Exercise instructions ▸ Copy everything from the line containing "phylum: Chordata" down to the line containing "scientific name: Castor canadensis", changing "family" to "family name" and leaving the rest unchanged.

### Given data ###

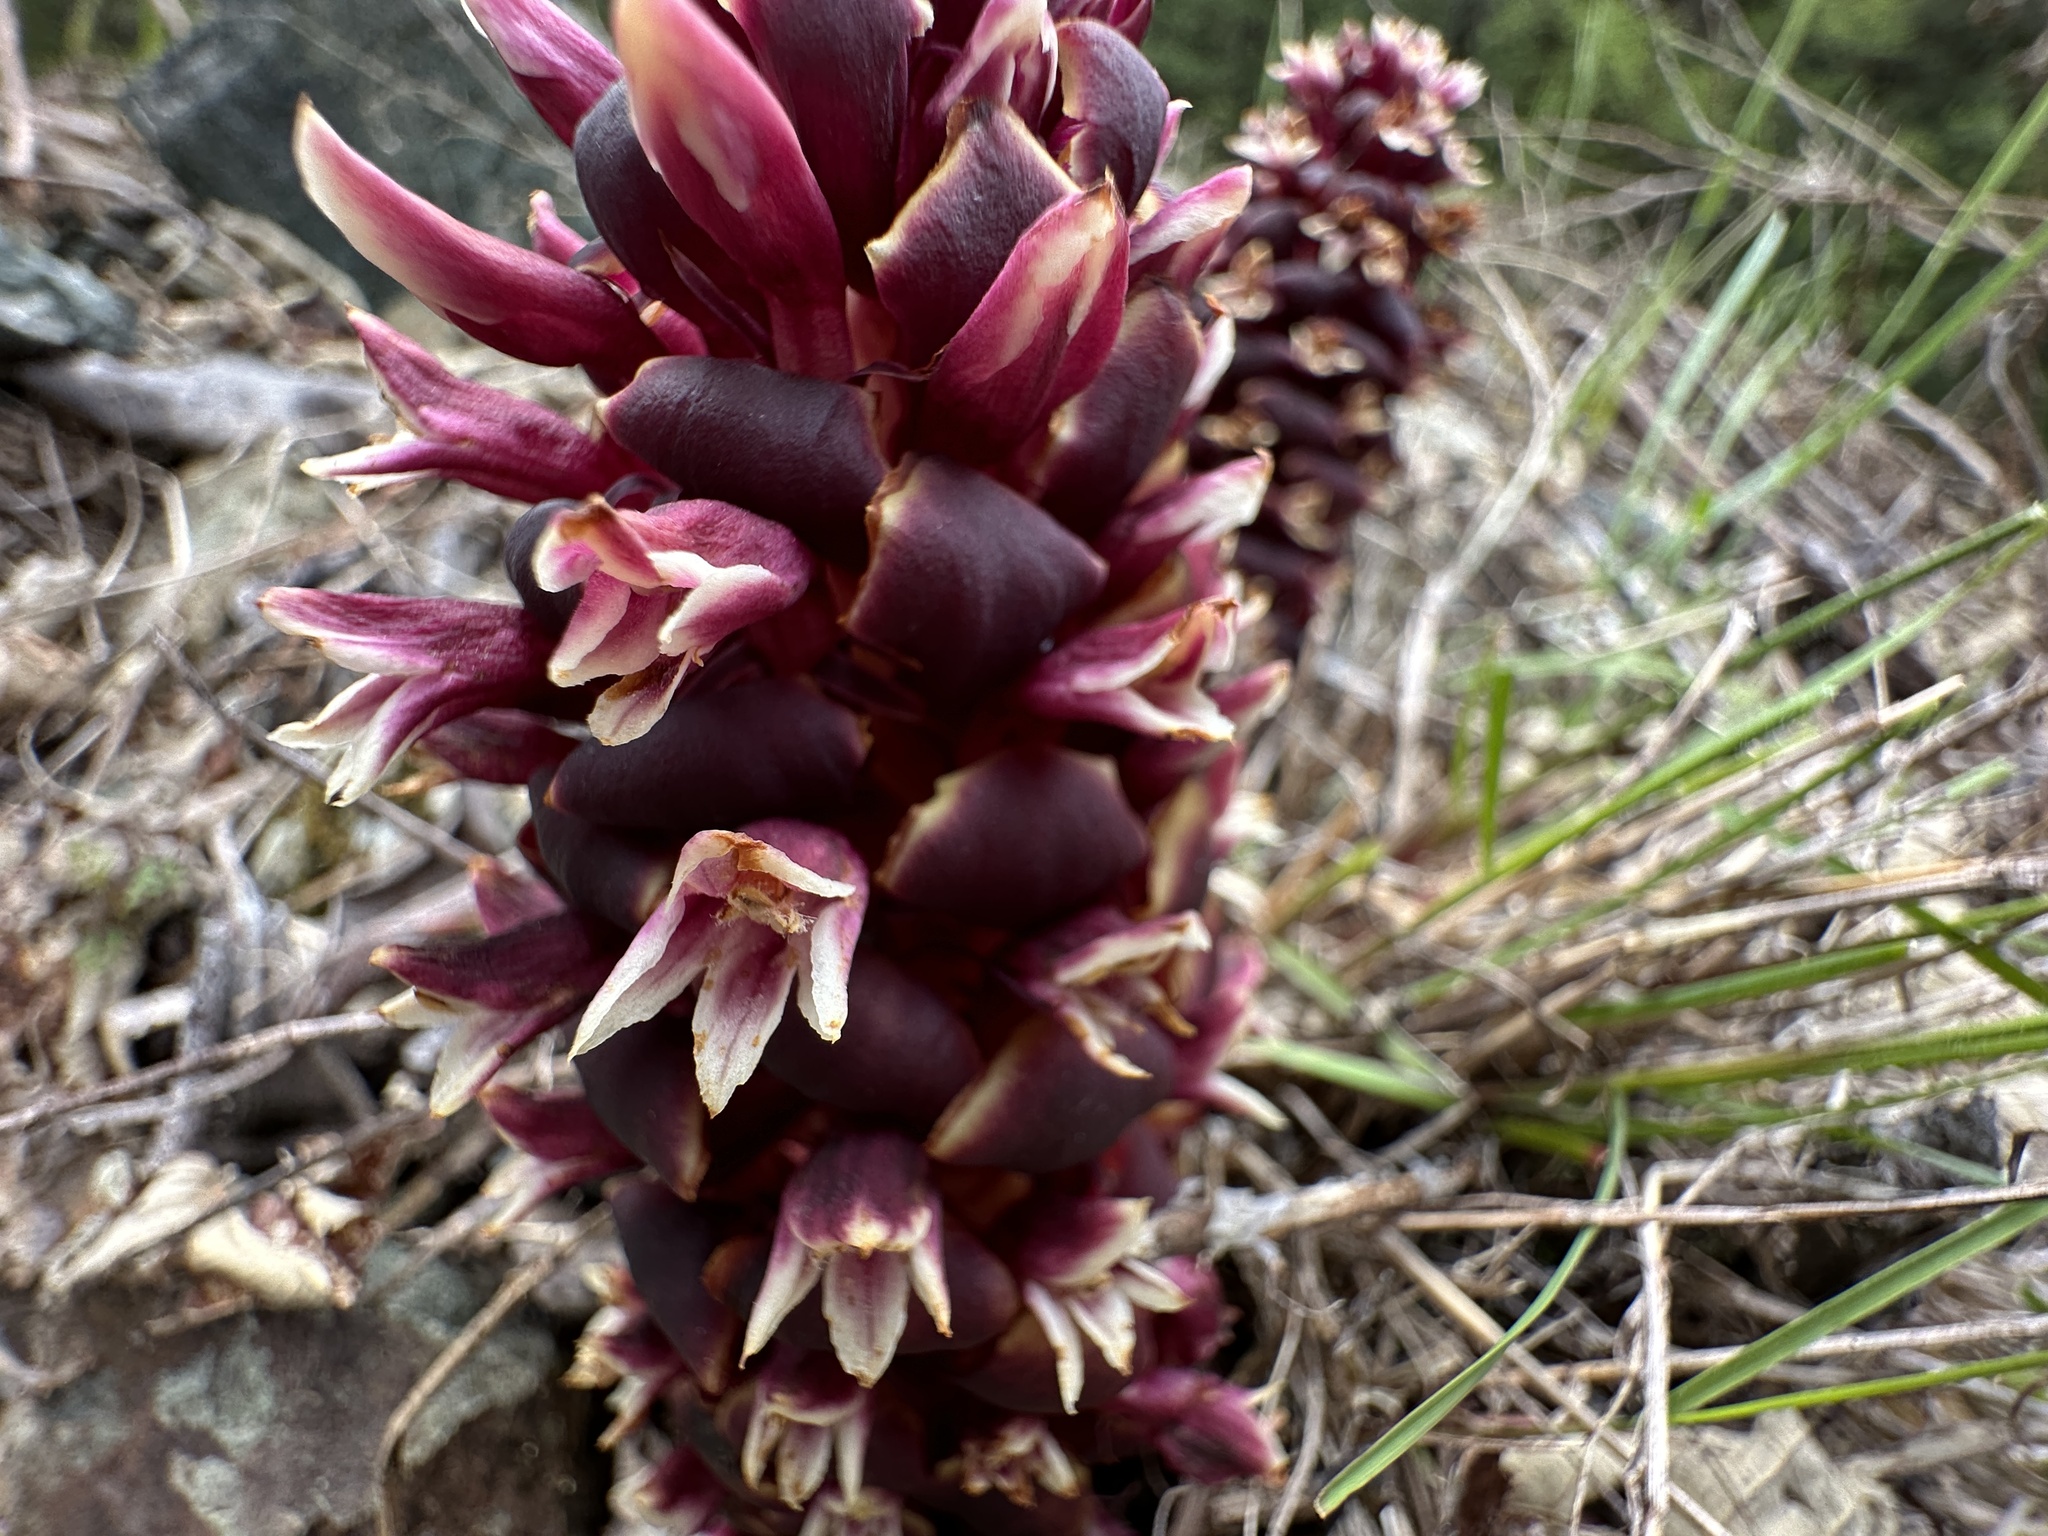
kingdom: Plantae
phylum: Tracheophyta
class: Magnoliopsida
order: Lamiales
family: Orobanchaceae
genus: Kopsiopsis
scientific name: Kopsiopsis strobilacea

###
### Given data ###

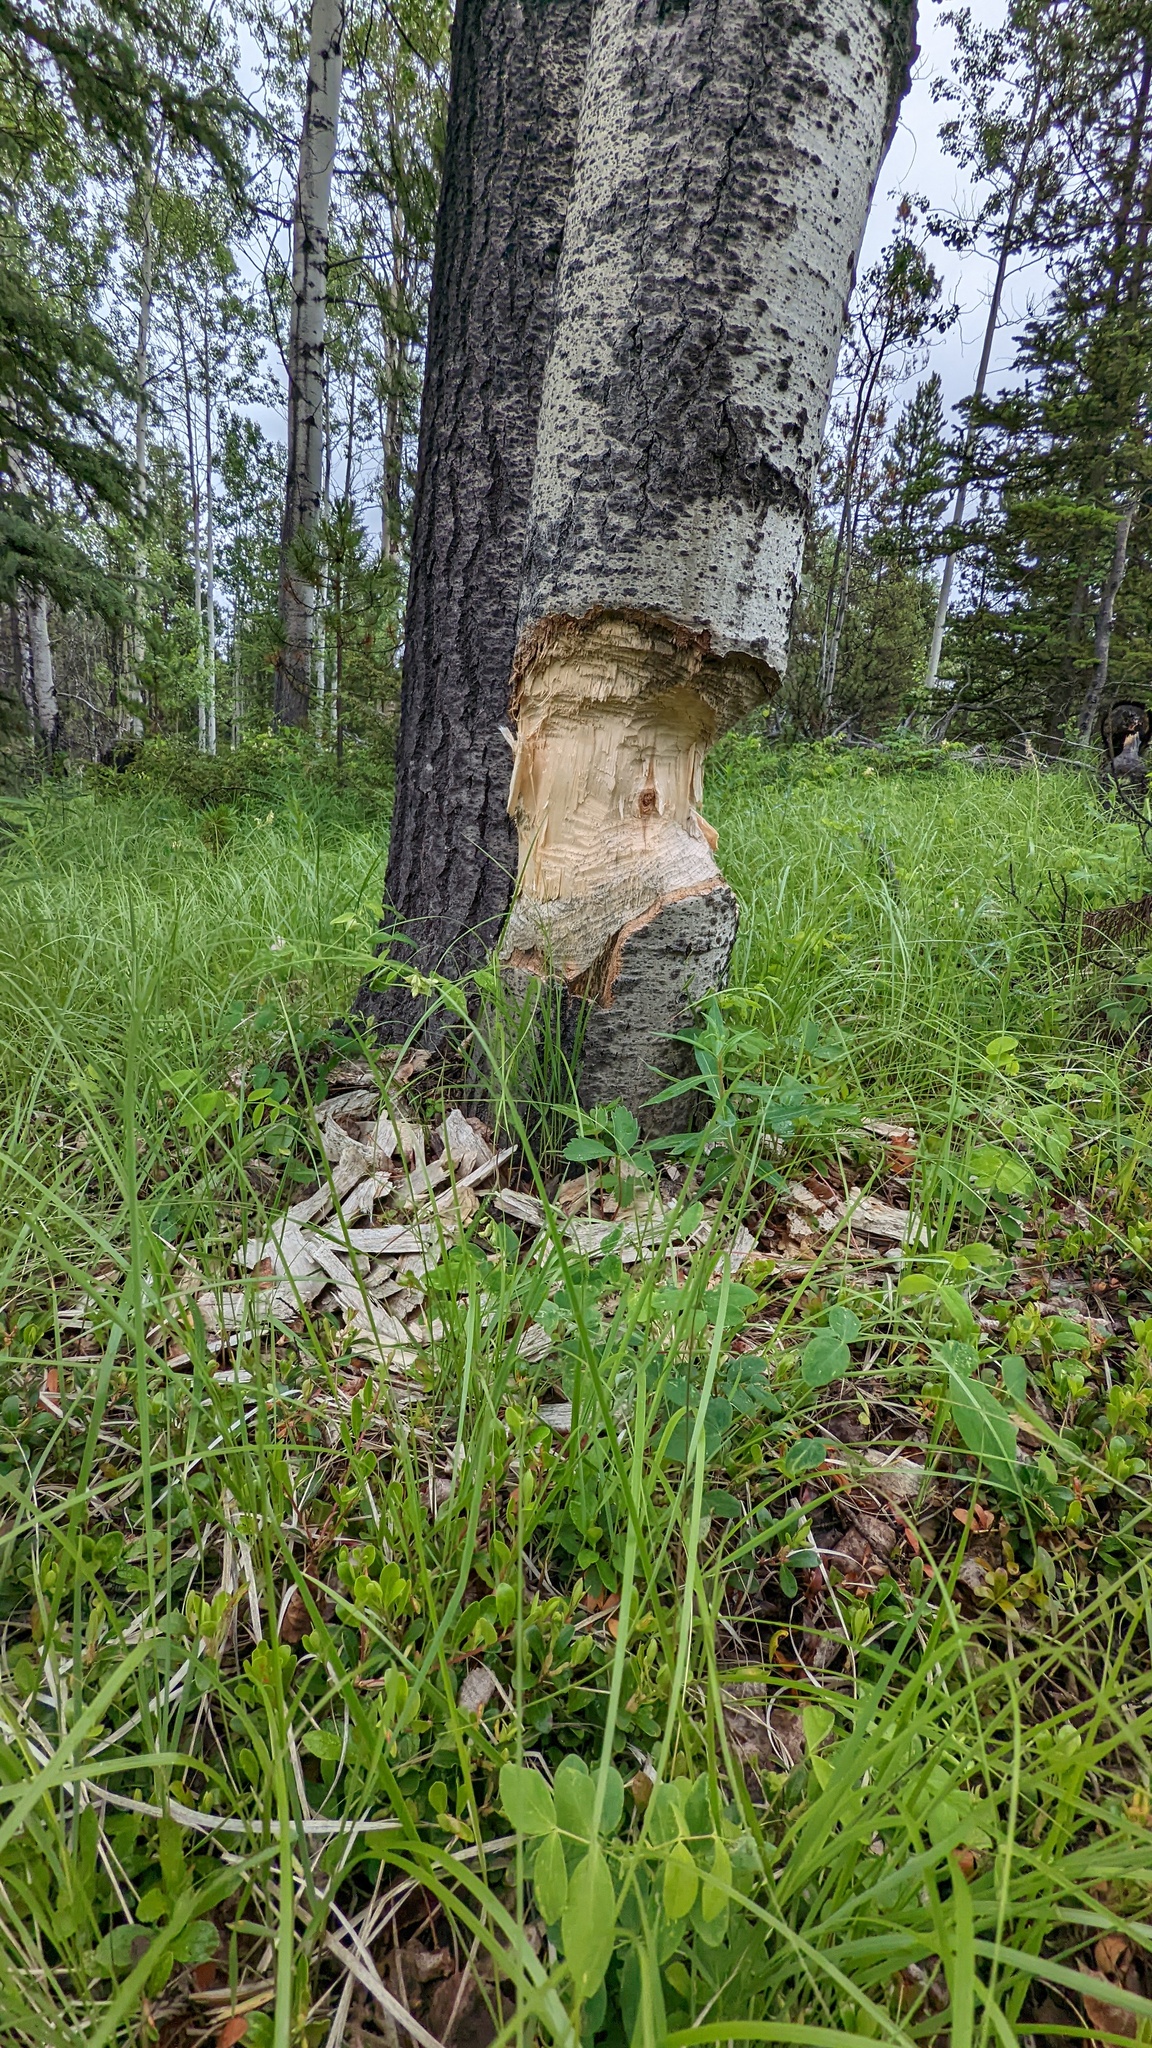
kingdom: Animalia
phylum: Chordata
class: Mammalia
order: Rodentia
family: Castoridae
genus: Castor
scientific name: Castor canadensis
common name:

###
### Given data ###

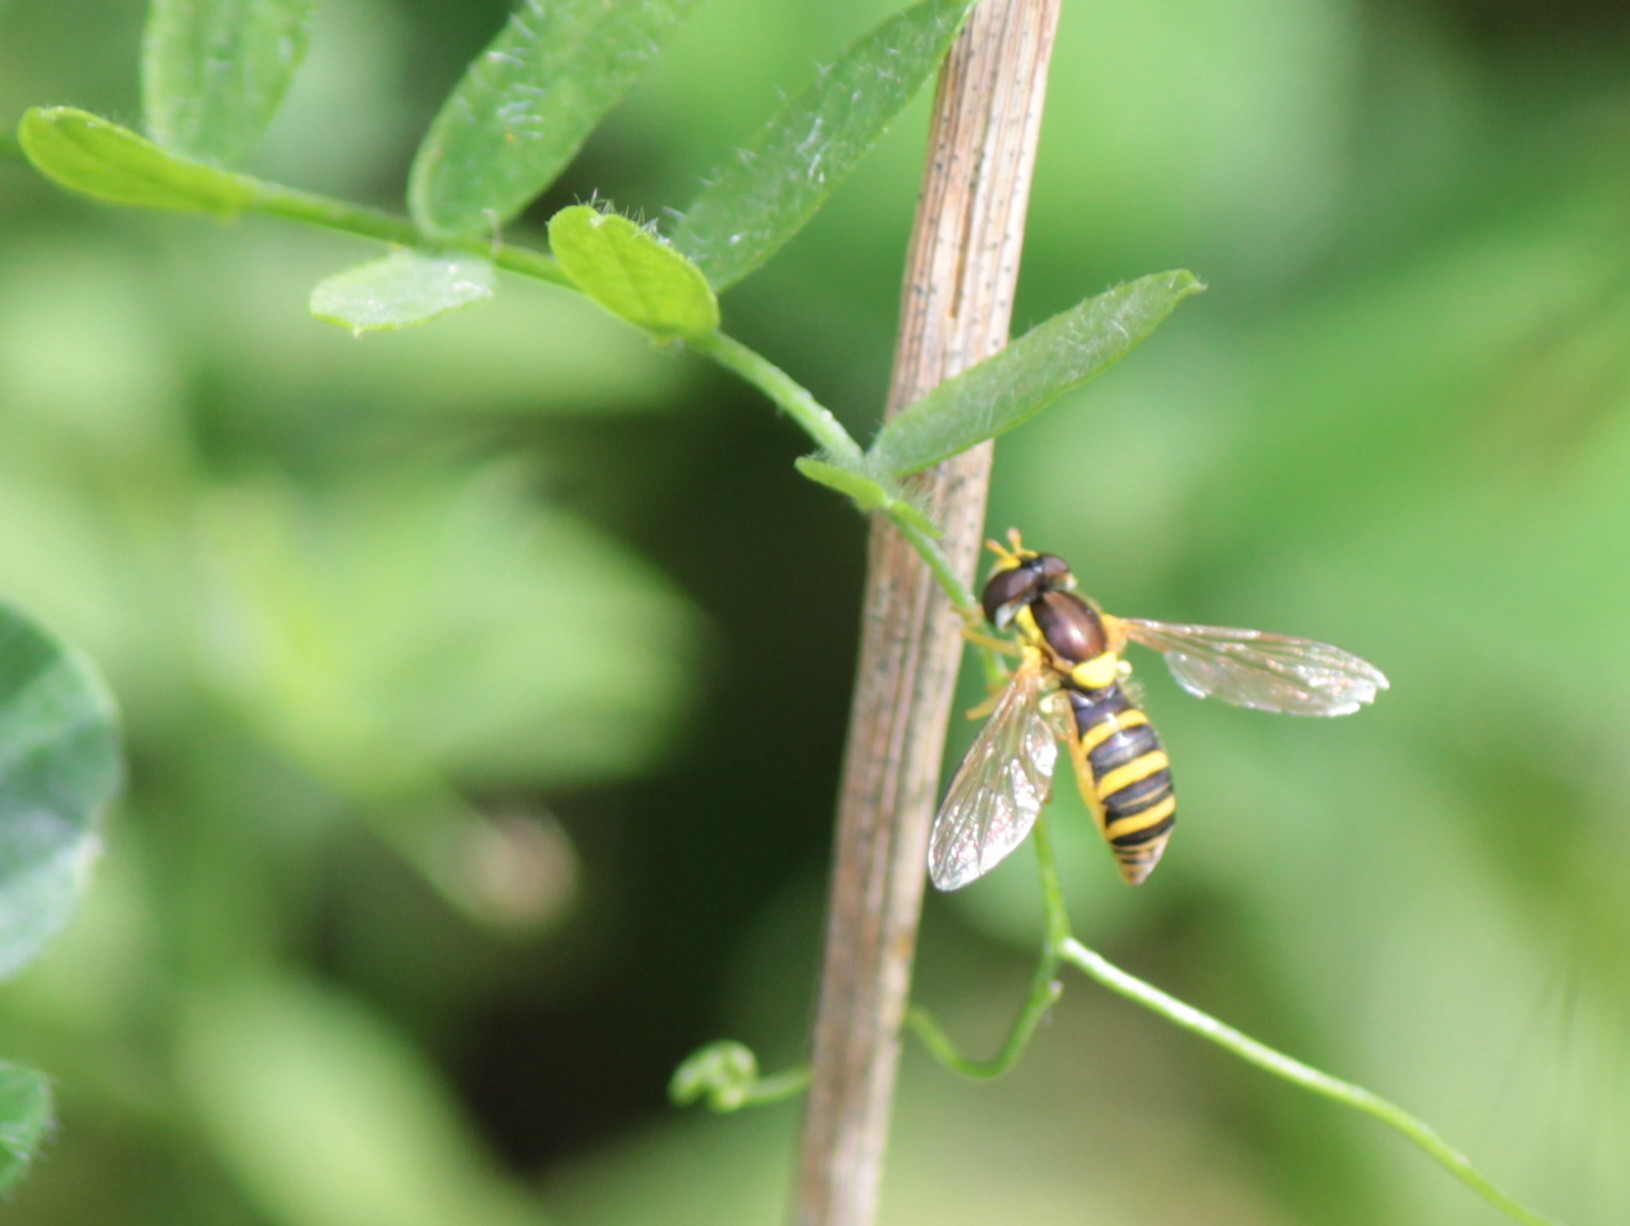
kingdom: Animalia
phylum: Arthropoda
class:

###

Answer to the problem ▸
phylum: Chordata
class: Mammalia
order: Rodentia
family name: Castoridae
genus: Castor
scientific name: Castor canadensis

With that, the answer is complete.